↓↓↓

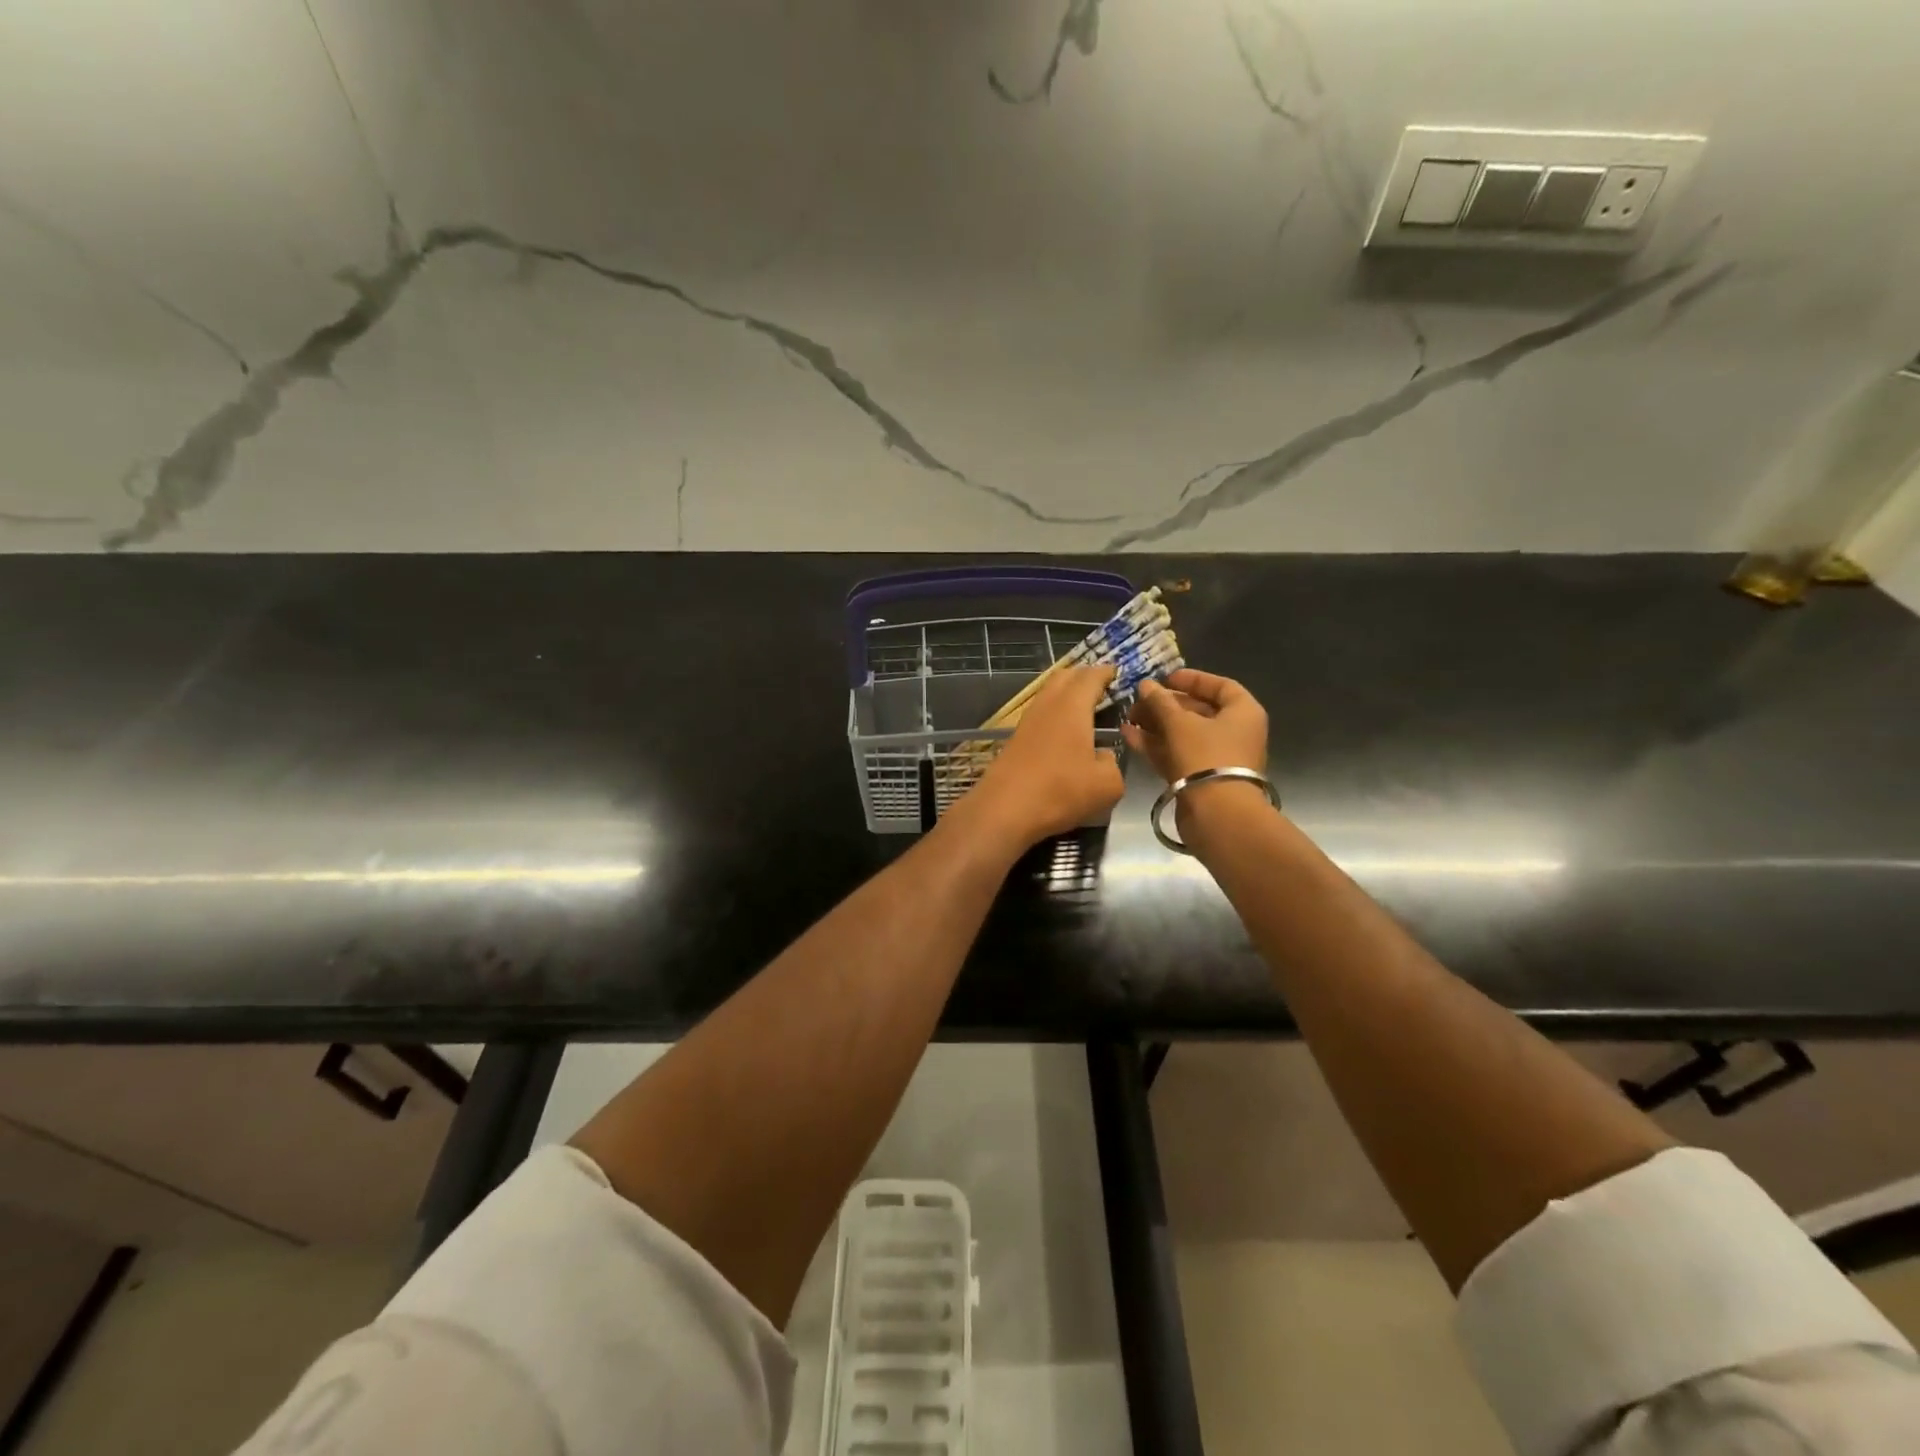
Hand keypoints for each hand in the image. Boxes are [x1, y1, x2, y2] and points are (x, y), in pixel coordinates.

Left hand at [962, 665, 1124, 849]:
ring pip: (1048, 695)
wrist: (1005, 810)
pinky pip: (1040, 715)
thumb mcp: (1107, 784)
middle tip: (1101, 686)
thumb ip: (1113, 764)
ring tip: (1084, 708)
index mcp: (1072, 706)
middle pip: (1064, 677)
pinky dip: (1054, 714)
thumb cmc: (1060, 791)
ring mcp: (1027, 722)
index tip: (1117, 672)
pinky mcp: (1015, 740)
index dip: (1105, 672)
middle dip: (1083, 676)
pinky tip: (1063, 732)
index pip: (1091, 676)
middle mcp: (1048, 706)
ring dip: (1066, 695)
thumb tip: (1103, 757)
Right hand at [1120, 668, 1268, 783]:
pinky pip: (1177, 754)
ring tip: (1128, 717)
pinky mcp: (1200, 779)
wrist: (1217, 814)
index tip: (1165, 678)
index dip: (1192, 679)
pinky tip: (1129, 735)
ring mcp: (1217, 758)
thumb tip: (1145, 685)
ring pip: (1184, 734)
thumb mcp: (1179, 722)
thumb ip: (1160, 701)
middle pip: (1198, 711)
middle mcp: (1234, 733)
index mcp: (1243, 713)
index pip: (1220, 686)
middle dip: (1165, 704)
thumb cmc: (1206, 756)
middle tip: (1138, 700)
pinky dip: (1156, 744)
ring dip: (1156, 724)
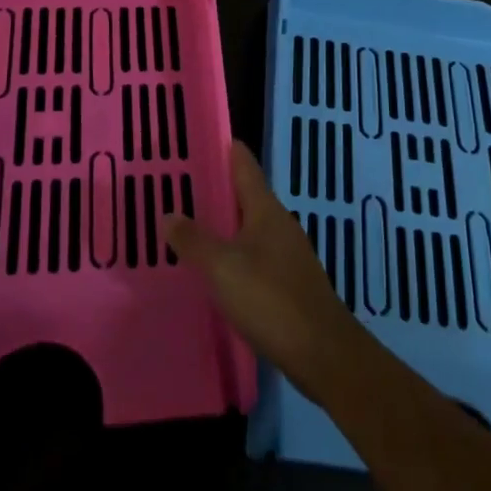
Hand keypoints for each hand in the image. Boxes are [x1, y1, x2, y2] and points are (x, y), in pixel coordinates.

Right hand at [166, 142, 364, 402]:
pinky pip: (255, 255)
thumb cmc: (271, 299)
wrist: (323, 353)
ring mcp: (288, 254)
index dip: (225, 149)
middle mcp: (279, 224)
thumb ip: (193, 240)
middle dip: (218, 188)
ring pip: (250, 227)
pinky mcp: (289, 283)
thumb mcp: (222, 268)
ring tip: (192, 224)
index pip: (244, 165)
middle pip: (246, 195)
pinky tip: (216, 268)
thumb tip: (168, 212)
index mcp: (265, 210)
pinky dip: (234, 252)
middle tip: (182, 184)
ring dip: (224, 223)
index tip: (202, 137)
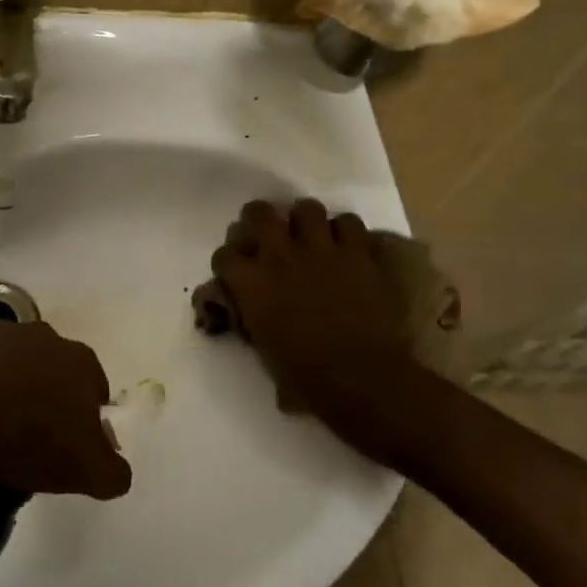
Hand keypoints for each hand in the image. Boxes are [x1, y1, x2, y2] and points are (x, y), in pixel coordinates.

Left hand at [0, 321, 132, 501]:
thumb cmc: (29, 445)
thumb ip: (114, 472)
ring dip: (13, 386)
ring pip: (16, 363)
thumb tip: (117, 470)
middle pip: (55, 369)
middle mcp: (44, 336)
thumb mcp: (88, 474)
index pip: (95, 386)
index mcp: (79, 360)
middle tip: (36, 436)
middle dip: (50, 395)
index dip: (87, 416)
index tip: (73, 444)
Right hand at [206, 199, 447, 462]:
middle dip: (259, 219)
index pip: (224, 255)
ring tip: (310, 236)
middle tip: (268, 233)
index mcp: (251, 283)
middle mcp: (280, 256)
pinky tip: (346, 246)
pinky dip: (346, 231)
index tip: (236, 270)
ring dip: (305, 220)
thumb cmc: (305, 376)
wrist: (361, 379)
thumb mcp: (262, 346)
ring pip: (306, 208)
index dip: (229, 261)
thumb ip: (253, 315)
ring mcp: (321, 250)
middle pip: (259, 213)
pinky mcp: (358, 253)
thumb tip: (253, 306)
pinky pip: (349, 222)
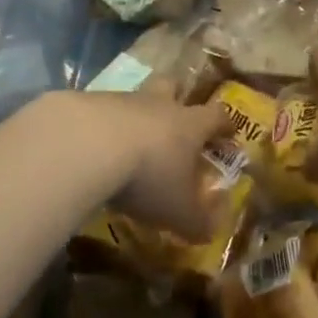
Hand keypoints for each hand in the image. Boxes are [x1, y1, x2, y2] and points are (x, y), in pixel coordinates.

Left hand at [67, 83, 225, 240]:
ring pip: (136, 98)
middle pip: (172, 87)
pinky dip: (103, 126)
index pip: (216, 115)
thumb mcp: (179, 212)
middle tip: (175, 115)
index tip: (229, 132)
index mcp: (190, 124)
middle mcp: (160, 104)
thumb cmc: (148, 176)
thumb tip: (213, 229)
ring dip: (136, 115)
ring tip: (128, 142)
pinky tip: (95, 148)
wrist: (89, 145)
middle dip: (177, 97)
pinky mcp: (88, 103)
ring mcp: (123, 100)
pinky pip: (102, 111)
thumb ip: (198, 222)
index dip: (225, 124)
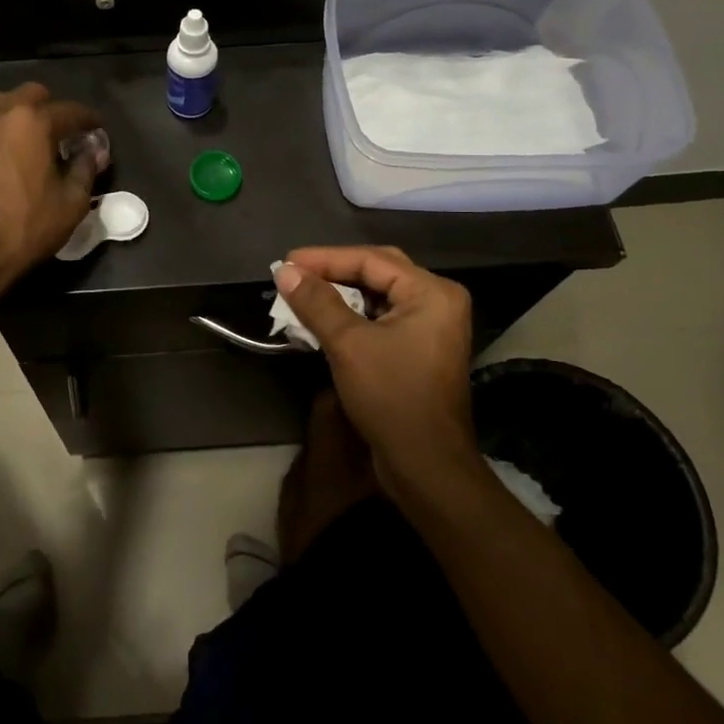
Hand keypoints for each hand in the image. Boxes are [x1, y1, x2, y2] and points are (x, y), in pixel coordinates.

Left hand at [0, 84, 107, 289]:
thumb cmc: (25, 228)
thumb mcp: (71, 204)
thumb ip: (85, 169)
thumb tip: (93, 150)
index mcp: (32, 122)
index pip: (70, 110)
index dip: (88, 119)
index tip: (97, 128)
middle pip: (28, 95)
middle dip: (49, 107)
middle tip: (58, 131)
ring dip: (14, 116)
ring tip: (21, 140)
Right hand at [274, 246, 477, 493]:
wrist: (426, 465)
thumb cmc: (391, 396)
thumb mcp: (348, 344)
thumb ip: (316, 302)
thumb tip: (285, 271)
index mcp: (432, 293)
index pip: (371, 260)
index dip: (324, 258)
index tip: (286, 262)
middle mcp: (438, 301)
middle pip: (378, 271)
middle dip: (334, 271)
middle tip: (295, 272)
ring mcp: (432, 326)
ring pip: (378, 295)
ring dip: (340, 294)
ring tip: (303, 292)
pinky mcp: (420, 348)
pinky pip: (382, 317)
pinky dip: (352, 315)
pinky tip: (324, 318)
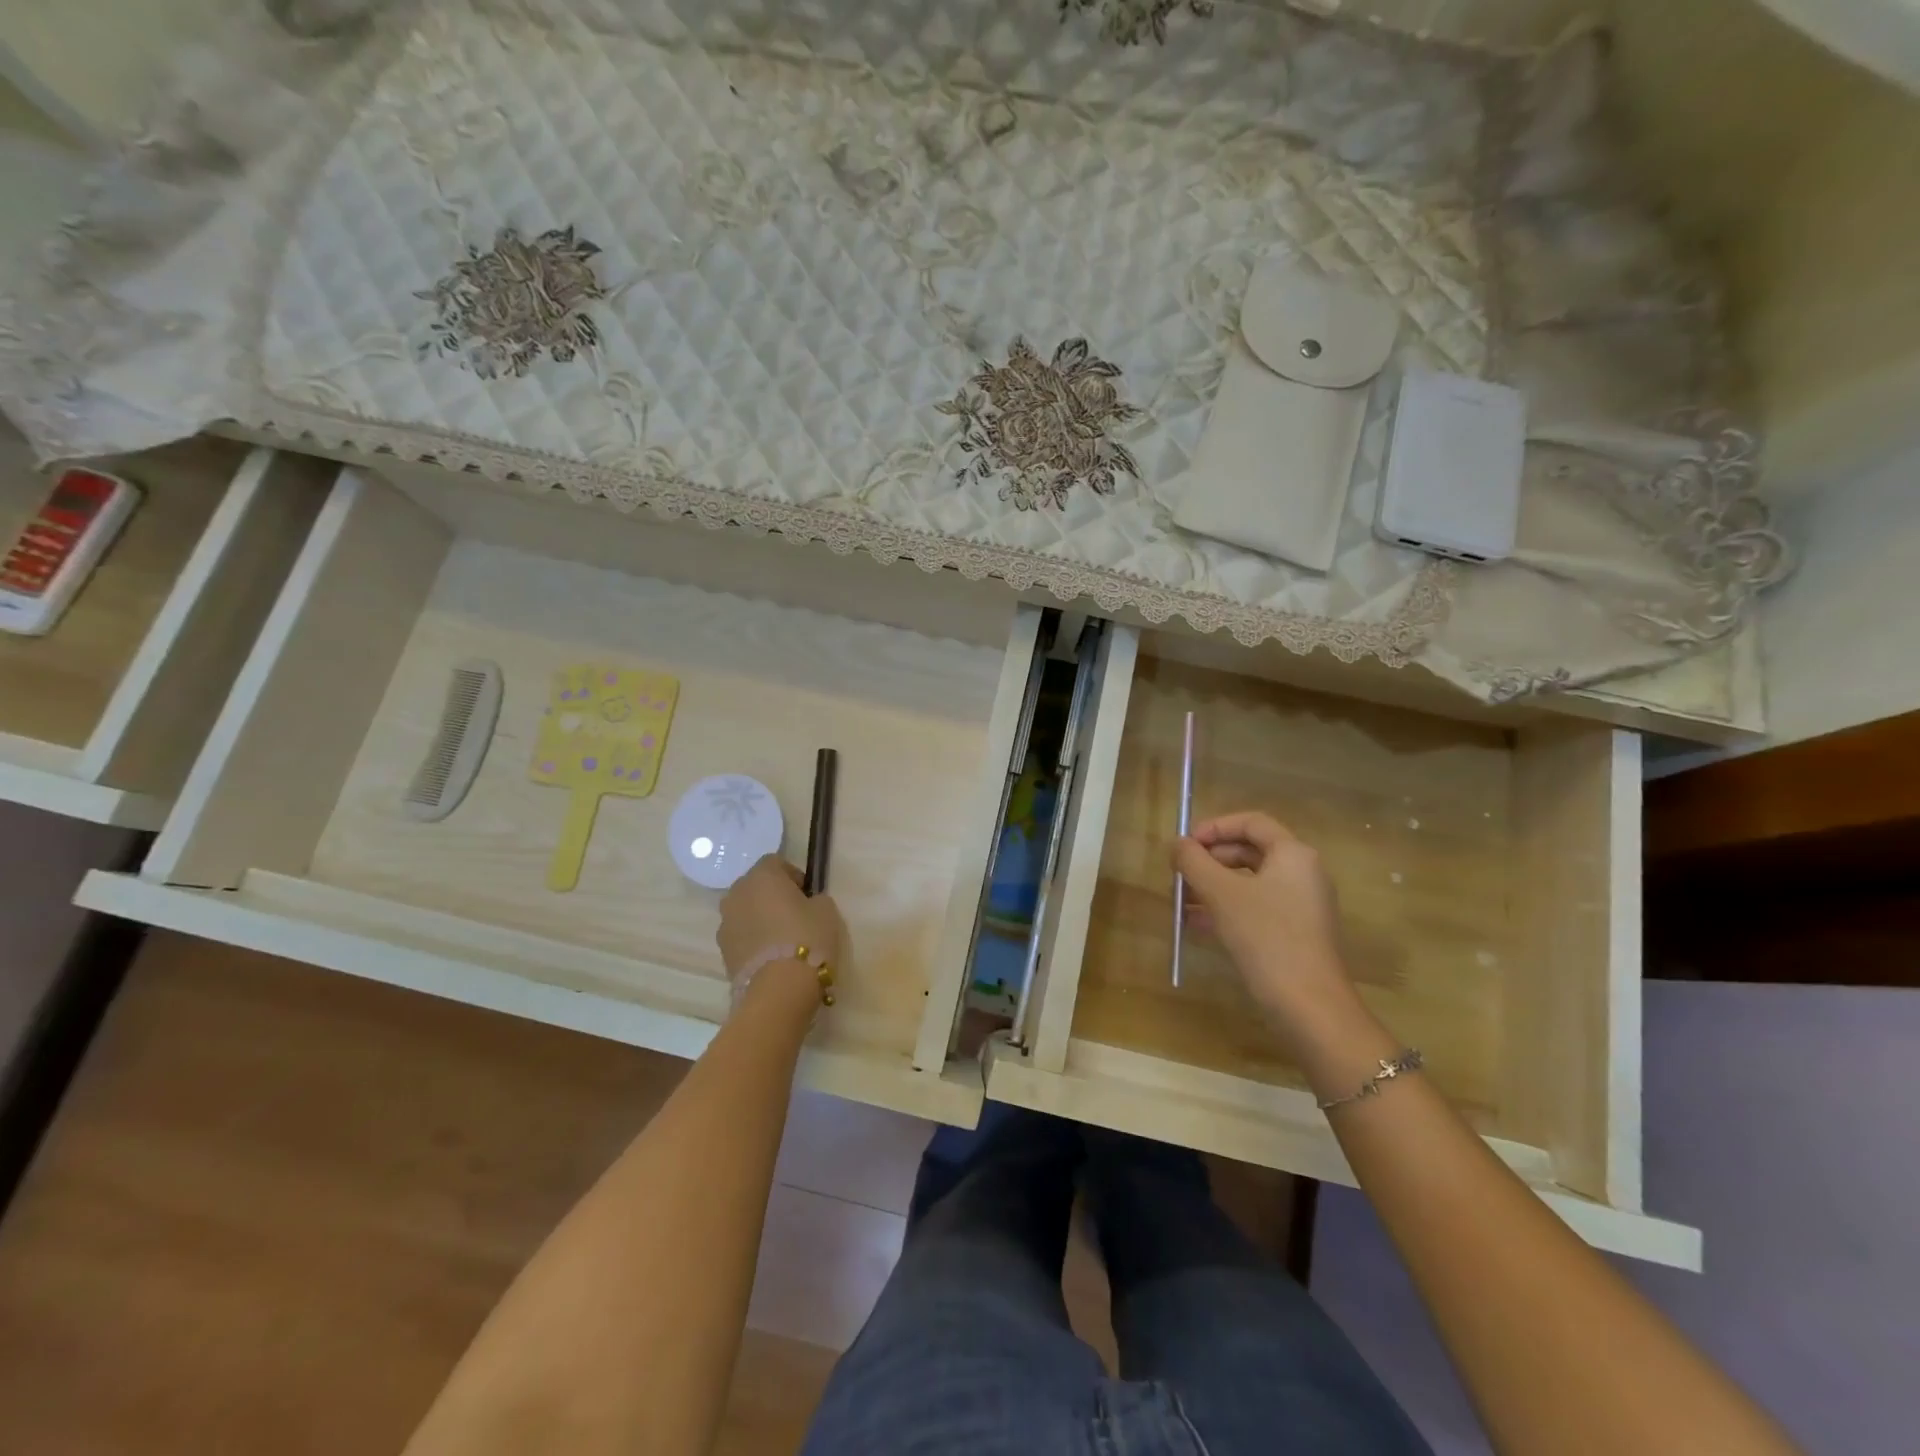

↑↑↑

§ Try it:
What you write out is the stretch of entries from the line containing "middle pip: (246, 195)" to the line containing "index mcp: (190, 124)", word for word, with both end lines and no pictures.

§ Response box:
middle pip: (246, 195)
pinky tip: (216, 268)
thumb tip: (168, 212)
index mcp: (265, 210)
pinky dip: (234, 252)
middle tip: (182, 184)
ring dip: (224, 223)
index tip: (202, 137)
Hand keypoints for each hand in the image. Boxes are [x1, y1, x2, y2] and points are (x, y), in pixel coordinates.

Left hand at [0, 321, 132, 501]:
thumb cmc: (29, 445)
thumb ip: (114, 472)
ring dip: (13, 386)
ring pip: (16, 363)
thumb tip: (117, 470)
middle pip: (55, 369)
middle mcp: (44, 336)
thumb mcp: (88, 474)
index pip: (95, 386)
index mcp: (79, 360)
middle tip: (36, 436)
middle dip: (50, 395)
index dip: (87, 416)
index tip: (73, 444)
Right hand at [206, 199, 447, 462]:
middle dip: (259, 219)
index pip: (224, 255)
ring tip: (310, 236)
middle tip: (268, 233)
index mcp: (251, 283)
middle mcp: (280, 256)
pinky tip: (346, 246)
pinky dip: (346, 231)
index tip: (236, 270)
ring dip: (305, 220)
thumb cmc: (305, 376)
wrist: (361, 379)
thumb mcp: (262, 346)
ring pip: (306, 208)
index dip: (229, 261)
thumb ip: (253, 315)
ring mcp: (321, 250)
middle pip: (259, 213)
pinky mcp: (358, 253)
thumb tip: (253, 306)
pinky pip: (349, 222)
Hand keypoints for each hand in the image. Boxes are [x1, y1, x2, y2] and points are (x, y), in pixel coordinates.

Left hand at [67, 83, 225, 240]:
ring pip: (136, 98)
middle pip: (172, 87)
pinky dip: (103, 126)
index pip: (216, 115)
thumb mcp: (179, 212)
middle tip: (175, 115)
index tip: (229, 132)
index mcp: (190, 124)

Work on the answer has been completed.